→ EXERCISE DIRECTIONS: Please return the full listing word for word, leaving out any pictures.

→ THE RECORDS:

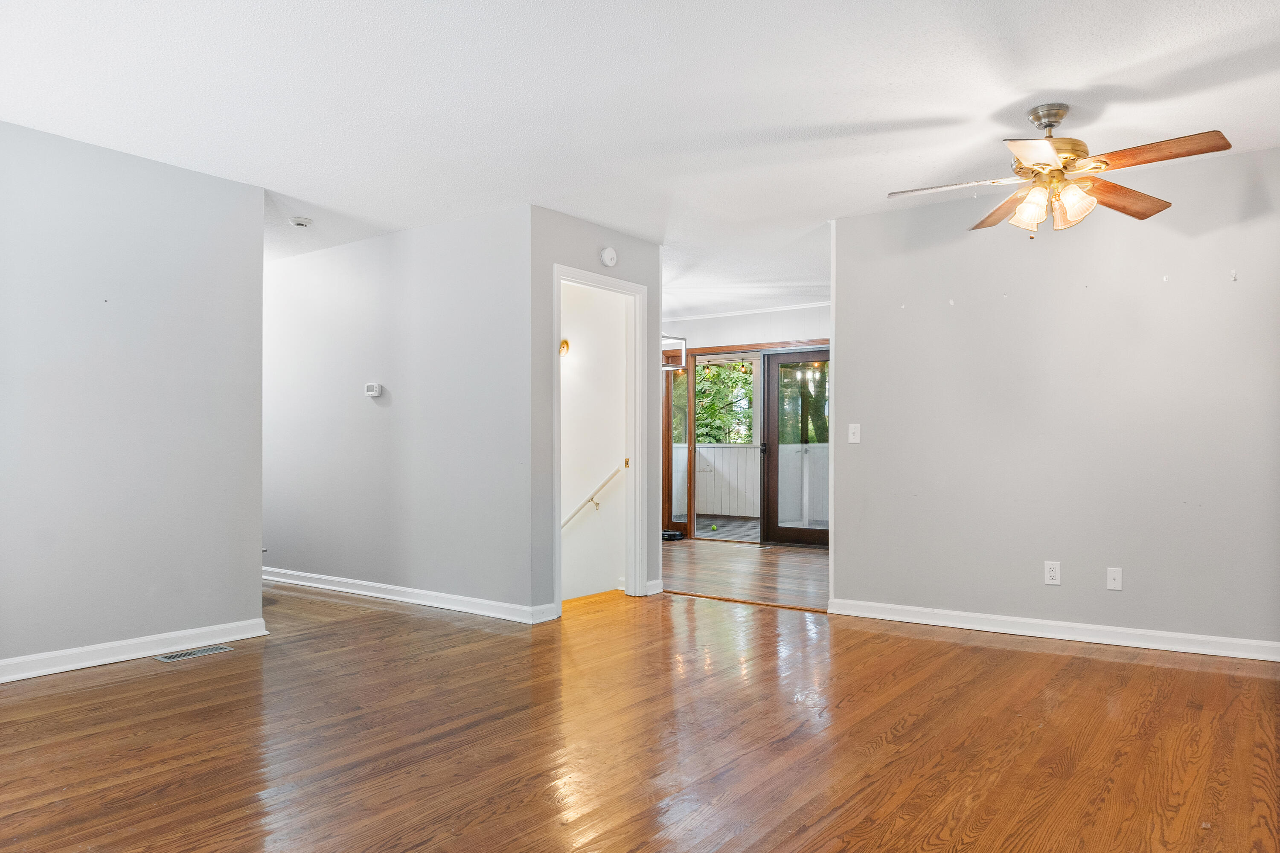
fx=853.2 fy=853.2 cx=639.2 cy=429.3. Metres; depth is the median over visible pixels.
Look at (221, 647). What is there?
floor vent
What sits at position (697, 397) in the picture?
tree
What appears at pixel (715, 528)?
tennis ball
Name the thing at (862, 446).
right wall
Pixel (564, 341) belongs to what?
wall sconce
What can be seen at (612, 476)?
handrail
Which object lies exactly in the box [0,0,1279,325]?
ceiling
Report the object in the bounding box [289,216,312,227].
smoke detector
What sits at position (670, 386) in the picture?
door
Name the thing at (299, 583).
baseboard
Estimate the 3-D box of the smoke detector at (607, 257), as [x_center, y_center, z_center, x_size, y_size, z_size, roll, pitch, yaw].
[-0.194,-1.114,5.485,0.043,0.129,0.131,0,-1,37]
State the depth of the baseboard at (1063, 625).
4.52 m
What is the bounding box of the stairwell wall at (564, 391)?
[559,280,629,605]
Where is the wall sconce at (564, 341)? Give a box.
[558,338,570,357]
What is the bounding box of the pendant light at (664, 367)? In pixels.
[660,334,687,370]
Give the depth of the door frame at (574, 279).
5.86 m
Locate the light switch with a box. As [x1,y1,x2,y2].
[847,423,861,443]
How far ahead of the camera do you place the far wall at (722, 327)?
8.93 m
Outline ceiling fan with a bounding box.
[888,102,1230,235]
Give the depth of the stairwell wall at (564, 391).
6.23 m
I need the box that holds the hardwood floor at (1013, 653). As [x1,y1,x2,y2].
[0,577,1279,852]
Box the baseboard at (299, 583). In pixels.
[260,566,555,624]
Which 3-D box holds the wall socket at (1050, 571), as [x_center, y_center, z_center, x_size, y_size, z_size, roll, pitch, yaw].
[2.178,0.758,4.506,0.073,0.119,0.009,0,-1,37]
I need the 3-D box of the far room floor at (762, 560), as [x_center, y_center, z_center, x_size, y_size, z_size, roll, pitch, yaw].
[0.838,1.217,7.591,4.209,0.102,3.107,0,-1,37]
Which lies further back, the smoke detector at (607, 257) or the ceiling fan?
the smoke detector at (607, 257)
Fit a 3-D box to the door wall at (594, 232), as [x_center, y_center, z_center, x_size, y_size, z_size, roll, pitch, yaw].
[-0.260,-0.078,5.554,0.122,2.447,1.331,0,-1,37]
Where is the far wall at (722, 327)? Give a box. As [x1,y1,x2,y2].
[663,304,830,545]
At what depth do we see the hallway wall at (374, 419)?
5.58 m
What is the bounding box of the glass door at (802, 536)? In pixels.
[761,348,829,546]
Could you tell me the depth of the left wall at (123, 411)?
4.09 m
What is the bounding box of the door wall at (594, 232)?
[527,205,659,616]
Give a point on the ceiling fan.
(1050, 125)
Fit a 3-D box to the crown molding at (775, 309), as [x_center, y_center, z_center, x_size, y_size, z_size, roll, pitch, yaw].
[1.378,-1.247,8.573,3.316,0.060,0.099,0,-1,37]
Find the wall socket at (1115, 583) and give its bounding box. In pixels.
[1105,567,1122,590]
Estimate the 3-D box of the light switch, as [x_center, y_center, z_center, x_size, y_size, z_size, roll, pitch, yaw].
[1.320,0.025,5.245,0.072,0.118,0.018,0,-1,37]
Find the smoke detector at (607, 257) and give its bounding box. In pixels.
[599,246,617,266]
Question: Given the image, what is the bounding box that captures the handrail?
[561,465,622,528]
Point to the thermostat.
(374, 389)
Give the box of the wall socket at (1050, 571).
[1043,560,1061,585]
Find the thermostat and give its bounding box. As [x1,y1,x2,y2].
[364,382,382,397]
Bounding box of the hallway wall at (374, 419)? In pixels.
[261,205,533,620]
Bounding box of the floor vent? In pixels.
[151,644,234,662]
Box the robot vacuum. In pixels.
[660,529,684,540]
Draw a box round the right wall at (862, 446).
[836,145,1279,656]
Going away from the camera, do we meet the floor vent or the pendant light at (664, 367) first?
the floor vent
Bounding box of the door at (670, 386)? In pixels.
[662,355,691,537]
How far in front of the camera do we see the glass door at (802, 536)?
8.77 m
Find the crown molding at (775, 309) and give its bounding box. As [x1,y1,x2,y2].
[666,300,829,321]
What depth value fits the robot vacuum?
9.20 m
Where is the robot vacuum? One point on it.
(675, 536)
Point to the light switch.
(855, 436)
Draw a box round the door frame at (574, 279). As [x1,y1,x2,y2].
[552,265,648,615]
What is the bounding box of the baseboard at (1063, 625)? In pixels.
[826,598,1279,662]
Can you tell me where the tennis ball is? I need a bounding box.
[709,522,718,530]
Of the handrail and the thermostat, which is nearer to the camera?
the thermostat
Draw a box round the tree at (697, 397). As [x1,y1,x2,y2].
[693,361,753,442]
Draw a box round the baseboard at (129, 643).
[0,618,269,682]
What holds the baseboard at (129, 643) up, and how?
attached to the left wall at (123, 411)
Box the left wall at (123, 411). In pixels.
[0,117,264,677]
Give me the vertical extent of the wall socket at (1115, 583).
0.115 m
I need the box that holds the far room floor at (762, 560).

→ SOLUTION TO THIS TASK:
fx=853.2 fy=853.2 cx=639.2 cy=429.3. Metres; depth is the median over visible pixels.
Look at (221, 647). What is there?
floor vent
What sits at position (697, 397) in the picture?
tree
What appears at pixel (715, 528)?
tennis ball
Name the thing at (862, 446).
right wall
Pixel (564, 341) belongs to what?
wall sconce
What can be seen at (612, 476)?
handrail
Which object lies exactly in the box [0,0,1279,325]?
ceiling
Report the object in the bounding box [289,216,312,227].
smoke detector
What sits at position (670, 386) in the picture?
door
Name the thing at (299, 583).
baseboard
Estimate the 3-D box of the smoke detector at (607, 257), as [x_center, y_center, z_center, x_size, y_size, z_size, roll, pitch, yaw].
[-0.194,-1.114,5.485,0.043,0.129,0.131,0,-1,37]
State the depth of the baseboard at (1063, 625).
4.52 m
What is the bounding box of the stairwell wall at (564, 391)?
[559,280,629,605]
Where is the wall sconce at (564, 341)? Give a box.
[558,338,570,357]
What is the bounding box of the pendant light at (664, 367)? In pixels.
[660,334,687,370]
Give the depth of the door frame at (574, 279).
5.86 m
Locate the light switch with a box. As [x1,y1,x2,y2].
[847,423,861,443]
How far ahead of the camera do you place the far wall at (722, 327)?
8.93 m
Outline ceiling fan with a bounding box.
[888,102,1230,235]
Give the depth of the stairwell wall at (564, 391).
6.23 m
I need the box that holds the hardwood floor at (1013, 653). As [x1,y1,x2,y2].
[0,577,1279,852]
Box the baseboard at (299, 583). In pixels.
[260,566,555,624]
Which 3-D box holds the wall socket at (1050, 571), as [x_center, y_center, z_center, x_size, y_size, z_size, roll, pitch, yaw].
[2.178,0.758,4.506,0.073,0.119,0.009,0,-1,37]
I need the 3-D box of the far room floor at (762, 560), as [x_center, y_center, z_center, x_size, y_size, z_size, roll, pitch, yaw].
[0.838,1.217,7.591,4.209,0.102,3.107,0,-1,37]
Which lies further back, the smoke detector at (607, 257) or the ceiling fan?
the smoke detector at (607, 257)
Fit a 3-D box to the door wall at (594, 232), as [x_center, y_center, z_center, x_size, y_size, z_size, roll, pitch, yaw].
[-0.260,-0.078,5.554,0.122,2.447,1.331,0,-1,37]
Where is the far wall at (722, 327)? Give a box. As [x1,y1,x2,y2].
[663,304,830,545]
At what depth do we see the hallway wall at (374, 419)?
5.58 m
What is the bounding box of the glass door at (802, 536)? In pixels.
[761,348,829,546]
Could you tell me the depth of the left wall at (123, 411)?
4.09 m
What is the bounding box of the door wall at (594, 232)?
[527,205,659,616]
Give a point on the ceiling fan.
(1050, 125)
Fit a 3-D box to the crown molding at (775, 309), as [x_center, y_center, z_center, x_size, y_size, z_size, roll, pitch, yaw].
[1.378,-1.247,8.573,3.316,0.060,0.099,0,-1,37]
Find the wall socket at (1115, 583) and give its bounding box. In pixels.
[1105,567,1122,590]
Estimate the 3-D box of the light switch, as [x_center, y_center, z_center, x_size, y_size, z_size, roll, pitch, yaw].
[1.320,0.025,5.245,0.072,0.118,0.018,0,-1,37]
Find the smoke detector at (607, 257) and give its bounding box. In pixels.
[599,246,617,266]
Question: Given the image, what is the bounding box that captures the handrail?
[561,465,622,528]
Point to the thermostat.
(374, 389)
Give the box of the wall socket at (1050, 571).
[1043,560,1061,585]
Find the thermostat and give its bounding box. As [x1,y1,x2,y2].
[364,382,382,397]
Bounding box of the hallway wall at (374, 419)? In pixels.
[261,205,533,620]
Bounding box of the floor vent? In pixels.
[151,644,234,662]
Box the robot vacuum. In pixels.
[660,529,684,540]
Draw a box round the right wall at (862, 446).
[836,145,1279,656]
Going away from the camera, do we meet the floor vent or the pendant light at (664, 367) first?
the floor vent
Bounding box of the door at (670, 386)? In pixels.
[662,355,691,537]
How far in front of the camera do we see the glass door at (802, 536)?
8.77 m
Find the crown molding at (775, 309) and give its bounding box. As [x1,y1,x2,y2].
[666,300,829,321]
What depth value fits the robot vacuum?
9.20 m
Where is the robot vacuum? One point on it.
(675, 536)
Point to the light switch.
(855, 436)
Draw a box round the door frame at (574, 279). As [x1,y1,x2,y2].
[552,265,648,615]
What is the bounding box of the baseboard at (1063, 625)? In pixels.
[826,598,1279,662]
Can you tell me where the tennis ball is? I need a bounding box.
[709,522,718,530]
Of the handrail and the thermostat, which is nearer to the camera?
the thermostat
Draw a box round the tree at (697, 397). As [x1,y1,x2,y2].
[693,361,753,442]
Draw a box round the baseboard at (129, 643).
[0,618,269,682]
What holds the baseboard at (129, 643) up, and how?
attached to the left wall at (123, 411)
Box the left wall at (123, 411). In pixels.
[0,117,264,677]
Give me the vertical extent of the wall socket at (1115, 583).
0.115 m
I need the box that holds the far room floor at (762, 560).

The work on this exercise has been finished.